C. The right to exercise national self-determination in the State of Israel is unique to the Jewish people.
Here is an excerpt from the Charter of the United Nations:
The Purposes of the United Nations are
To maintain international peace and security, to take effective collective measures for the prevention and removal of threats to the peace, and for the suppression of acts of aggression or other breaches of the peace, and to bring about by peaceful means, and in conformity with the principles of justice and international law, adjustment or settlement of international disputes or situations which might lead to a breach of the peace;
To develop friendly relations among nations based on respect for the principle of equal rights and self-determination of peoples, and to take other appropriate measures to strengthen universal peace;
To achieve international co-operation in solving international problems of an economic, social, cultural, or humanitarian character, and in promoting and encouraging respect for human rights and for fundamental freedoms for all without distinction as to race, sex, language, or religion; and
To be a center for harmonizing the actions of nations in the attainment of these common ends.
The problems are obvious:
The Nation-State Law refers to both the land of Israel and the State of Israel. Is it meant to preclude any possible Palestinian State?

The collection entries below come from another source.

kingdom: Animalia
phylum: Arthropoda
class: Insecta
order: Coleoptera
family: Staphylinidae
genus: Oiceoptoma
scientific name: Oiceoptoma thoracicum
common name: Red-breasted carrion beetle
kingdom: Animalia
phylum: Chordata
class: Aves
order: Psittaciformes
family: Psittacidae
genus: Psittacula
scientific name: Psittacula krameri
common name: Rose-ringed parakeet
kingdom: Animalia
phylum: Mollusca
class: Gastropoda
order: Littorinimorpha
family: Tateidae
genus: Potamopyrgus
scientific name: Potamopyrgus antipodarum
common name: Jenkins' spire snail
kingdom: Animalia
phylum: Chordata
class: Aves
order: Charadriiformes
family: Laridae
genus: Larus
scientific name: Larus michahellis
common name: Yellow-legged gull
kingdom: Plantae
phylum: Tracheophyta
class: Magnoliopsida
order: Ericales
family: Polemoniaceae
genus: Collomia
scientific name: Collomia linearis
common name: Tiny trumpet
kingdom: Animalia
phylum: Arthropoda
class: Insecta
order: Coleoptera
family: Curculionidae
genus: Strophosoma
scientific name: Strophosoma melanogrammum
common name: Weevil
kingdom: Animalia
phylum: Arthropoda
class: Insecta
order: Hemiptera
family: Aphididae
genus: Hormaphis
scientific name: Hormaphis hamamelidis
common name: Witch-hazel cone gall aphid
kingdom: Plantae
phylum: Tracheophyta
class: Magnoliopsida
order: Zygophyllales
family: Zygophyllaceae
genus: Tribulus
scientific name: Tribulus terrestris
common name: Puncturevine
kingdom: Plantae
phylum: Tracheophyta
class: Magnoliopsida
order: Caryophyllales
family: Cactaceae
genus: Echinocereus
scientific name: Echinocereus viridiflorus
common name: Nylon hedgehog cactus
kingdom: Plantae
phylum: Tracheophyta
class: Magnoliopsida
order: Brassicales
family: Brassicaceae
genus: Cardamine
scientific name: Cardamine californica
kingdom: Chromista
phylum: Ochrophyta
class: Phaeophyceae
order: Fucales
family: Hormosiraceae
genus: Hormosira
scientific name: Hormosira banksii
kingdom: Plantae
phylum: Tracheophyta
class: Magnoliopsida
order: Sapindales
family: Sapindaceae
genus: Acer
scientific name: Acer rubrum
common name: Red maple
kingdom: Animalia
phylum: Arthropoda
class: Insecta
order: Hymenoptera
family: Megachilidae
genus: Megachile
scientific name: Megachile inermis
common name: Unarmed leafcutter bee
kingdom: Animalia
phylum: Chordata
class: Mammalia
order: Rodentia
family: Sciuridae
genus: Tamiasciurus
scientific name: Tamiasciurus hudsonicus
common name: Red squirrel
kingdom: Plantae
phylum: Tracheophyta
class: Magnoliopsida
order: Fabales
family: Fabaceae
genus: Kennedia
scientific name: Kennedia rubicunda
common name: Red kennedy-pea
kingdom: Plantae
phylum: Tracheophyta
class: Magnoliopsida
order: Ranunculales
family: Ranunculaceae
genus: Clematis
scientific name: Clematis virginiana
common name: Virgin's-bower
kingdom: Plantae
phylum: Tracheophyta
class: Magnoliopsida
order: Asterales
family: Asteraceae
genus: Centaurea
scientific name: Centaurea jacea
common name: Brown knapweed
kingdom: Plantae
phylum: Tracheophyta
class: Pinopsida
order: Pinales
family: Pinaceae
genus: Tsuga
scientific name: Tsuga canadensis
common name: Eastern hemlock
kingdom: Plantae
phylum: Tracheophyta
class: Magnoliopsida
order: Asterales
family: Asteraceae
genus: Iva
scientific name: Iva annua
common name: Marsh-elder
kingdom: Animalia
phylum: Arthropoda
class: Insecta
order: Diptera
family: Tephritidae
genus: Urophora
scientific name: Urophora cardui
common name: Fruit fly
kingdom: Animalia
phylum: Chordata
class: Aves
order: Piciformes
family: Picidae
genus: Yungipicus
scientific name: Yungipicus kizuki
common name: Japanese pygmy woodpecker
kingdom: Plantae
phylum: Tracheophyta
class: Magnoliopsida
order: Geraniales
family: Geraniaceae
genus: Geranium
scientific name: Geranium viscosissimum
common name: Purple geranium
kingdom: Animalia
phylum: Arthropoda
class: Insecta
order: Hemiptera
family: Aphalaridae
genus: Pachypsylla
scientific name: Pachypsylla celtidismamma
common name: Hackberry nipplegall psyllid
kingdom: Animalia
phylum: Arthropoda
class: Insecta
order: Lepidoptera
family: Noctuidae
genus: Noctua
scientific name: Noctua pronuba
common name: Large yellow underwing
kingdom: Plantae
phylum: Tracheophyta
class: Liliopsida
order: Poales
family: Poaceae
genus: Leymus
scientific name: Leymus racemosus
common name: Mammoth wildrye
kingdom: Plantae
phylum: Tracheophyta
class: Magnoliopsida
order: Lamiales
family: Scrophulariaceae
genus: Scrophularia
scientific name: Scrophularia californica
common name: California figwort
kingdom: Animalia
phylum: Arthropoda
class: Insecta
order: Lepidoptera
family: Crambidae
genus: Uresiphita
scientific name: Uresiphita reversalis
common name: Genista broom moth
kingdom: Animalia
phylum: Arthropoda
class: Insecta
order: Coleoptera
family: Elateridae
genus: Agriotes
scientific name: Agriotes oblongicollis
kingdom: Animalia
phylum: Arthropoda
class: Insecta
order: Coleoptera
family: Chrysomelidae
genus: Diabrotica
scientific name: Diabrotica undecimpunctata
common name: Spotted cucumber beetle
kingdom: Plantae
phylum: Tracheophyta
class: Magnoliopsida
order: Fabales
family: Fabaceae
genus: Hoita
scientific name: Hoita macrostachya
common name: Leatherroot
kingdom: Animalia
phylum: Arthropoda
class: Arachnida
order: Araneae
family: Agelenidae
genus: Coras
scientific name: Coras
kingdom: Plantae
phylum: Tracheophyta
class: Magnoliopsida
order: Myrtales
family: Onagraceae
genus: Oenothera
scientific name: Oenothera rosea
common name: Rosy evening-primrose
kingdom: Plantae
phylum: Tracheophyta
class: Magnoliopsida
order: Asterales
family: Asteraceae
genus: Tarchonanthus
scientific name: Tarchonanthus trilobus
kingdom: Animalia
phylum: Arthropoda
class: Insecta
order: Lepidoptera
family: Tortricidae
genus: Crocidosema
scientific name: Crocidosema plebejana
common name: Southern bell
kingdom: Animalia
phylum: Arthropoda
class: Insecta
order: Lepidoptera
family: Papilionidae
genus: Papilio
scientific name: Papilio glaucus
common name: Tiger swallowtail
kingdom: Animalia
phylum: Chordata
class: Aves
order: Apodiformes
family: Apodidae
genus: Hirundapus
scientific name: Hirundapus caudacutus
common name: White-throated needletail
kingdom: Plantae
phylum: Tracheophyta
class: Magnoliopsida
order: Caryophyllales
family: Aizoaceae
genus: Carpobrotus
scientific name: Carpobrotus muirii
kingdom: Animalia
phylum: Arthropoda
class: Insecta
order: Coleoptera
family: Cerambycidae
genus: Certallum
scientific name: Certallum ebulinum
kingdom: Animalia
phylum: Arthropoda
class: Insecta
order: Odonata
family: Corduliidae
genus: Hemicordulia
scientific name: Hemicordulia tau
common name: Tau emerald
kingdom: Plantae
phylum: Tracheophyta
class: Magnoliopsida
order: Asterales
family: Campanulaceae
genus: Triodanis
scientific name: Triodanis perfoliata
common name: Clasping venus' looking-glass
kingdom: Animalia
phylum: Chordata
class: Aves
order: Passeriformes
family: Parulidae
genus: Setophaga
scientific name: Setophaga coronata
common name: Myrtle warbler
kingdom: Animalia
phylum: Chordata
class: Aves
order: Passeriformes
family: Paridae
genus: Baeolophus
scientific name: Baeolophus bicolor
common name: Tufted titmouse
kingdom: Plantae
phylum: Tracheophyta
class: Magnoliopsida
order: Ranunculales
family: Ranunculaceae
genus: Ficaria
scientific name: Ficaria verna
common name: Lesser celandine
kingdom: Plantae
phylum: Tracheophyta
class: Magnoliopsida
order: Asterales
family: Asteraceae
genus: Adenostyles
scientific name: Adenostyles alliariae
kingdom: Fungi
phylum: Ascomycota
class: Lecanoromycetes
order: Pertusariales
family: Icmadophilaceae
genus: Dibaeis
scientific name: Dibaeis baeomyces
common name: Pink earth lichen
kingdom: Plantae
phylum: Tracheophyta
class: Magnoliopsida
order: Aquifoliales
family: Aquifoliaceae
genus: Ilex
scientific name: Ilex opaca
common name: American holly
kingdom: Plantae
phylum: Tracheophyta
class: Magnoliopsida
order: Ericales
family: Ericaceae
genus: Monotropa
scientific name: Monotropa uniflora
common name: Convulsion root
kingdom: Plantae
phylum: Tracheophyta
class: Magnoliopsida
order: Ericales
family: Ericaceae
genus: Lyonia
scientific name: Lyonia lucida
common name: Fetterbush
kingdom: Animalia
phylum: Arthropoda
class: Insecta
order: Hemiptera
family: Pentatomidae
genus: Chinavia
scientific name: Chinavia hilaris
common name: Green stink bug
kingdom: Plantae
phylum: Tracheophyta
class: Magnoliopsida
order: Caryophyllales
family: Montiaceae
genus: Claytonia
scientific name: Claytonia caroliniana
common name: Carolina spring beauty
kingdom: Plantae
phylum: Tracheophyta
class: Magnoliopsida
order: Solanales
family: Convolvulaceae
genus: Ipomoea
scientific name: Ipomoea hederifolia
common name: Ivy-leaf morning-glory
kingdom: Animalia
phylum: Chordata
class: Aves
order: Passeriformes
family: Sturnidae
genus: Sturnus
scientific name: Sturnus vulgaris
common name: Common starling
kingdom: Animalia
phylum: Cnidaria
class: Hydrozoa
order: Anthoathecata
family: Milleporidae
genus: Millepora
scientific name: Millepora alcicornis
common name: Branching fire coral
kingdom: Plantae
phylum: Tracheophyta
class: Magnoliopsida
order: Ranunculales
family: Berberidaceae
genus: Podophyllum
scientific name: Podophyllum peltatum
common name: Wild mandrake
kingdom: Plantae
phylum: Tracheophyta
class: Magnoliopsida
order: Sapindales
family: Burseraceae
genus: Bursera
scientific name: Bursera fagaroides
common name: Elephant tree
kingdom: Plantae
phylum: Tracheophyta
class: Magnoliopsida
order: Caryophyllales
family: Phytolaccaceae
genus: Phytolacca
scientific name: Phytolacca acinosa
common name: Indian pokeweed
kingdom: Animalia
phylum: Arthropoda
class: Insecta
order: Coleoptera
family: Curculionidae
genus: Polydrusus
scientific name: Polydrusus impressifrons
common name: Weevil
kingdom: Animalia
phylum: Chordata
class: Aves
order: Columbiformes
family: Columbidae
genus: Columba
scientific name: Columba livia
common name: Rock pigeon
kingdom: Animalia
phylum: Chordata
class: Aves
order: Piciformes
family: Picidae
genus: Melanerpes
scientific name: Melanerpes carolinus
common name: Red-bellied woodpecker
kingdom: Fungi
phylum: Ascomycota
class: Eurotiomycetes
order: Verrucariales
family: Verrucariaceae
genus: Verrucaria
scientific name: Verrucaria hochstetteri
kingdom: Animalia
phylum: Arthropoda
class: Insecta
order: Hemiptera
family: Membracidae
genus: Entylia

The Declaration of Independence “will foster the development of the country for the benefit of all its inhabitants; it will be based on freedom, justice and peace as envisaged by the prophets of Israel; it will ensure complete equality of social and political rights to all its inhabitants.”
The Nation-State Law seems to elevate the rights of Jewish Israelis above the rights of other Israelis.
President Franklin D. Roosevelt, in his Inauguration address of 1933, in the depths of the Great Depression said:
“…let me assert my firm belief that the only thing we have to fear is fear itself—nameless, unreasoning, unjustified terror which paralyzes needed efforts to convert retreat into advance.
This law was passed out of fear, and through blackmail. The fear was of a fully integrated Israeli society, with many more cities becoming mixed Jewish-Arab cities. That fear is being expressed in concrete and sometime ugly ways in Afula. The blackmail was from the extreme right wing and religious factions of Prime Minister Netanyahu’s government, who threatened to bring down the government if he did not support the bill. Those factions are the same ones who insisted that he abrogate the agreement made to share the Western Wall with all streams of Judaism.
The bill was endorsed by a Prime Minister who is under very active investigations for a variety of crimes. It was enacted despite the vigorous efforts of many, Israelis and Americans, to avert its enactment. And it is now being vigorously protested in Israel and in America. It was, as the JFNA statement says, “a step back”, and it must be reversed. Israel must march into the future without fear and without the political blackmail of the extreme segments of its population.
As I said to several of my non-Jewish Israeli friends who protested and lamented that they were not “Class B Israelis”: No, you are not! And Israel will eventually reverse this law because it is not a class B nation.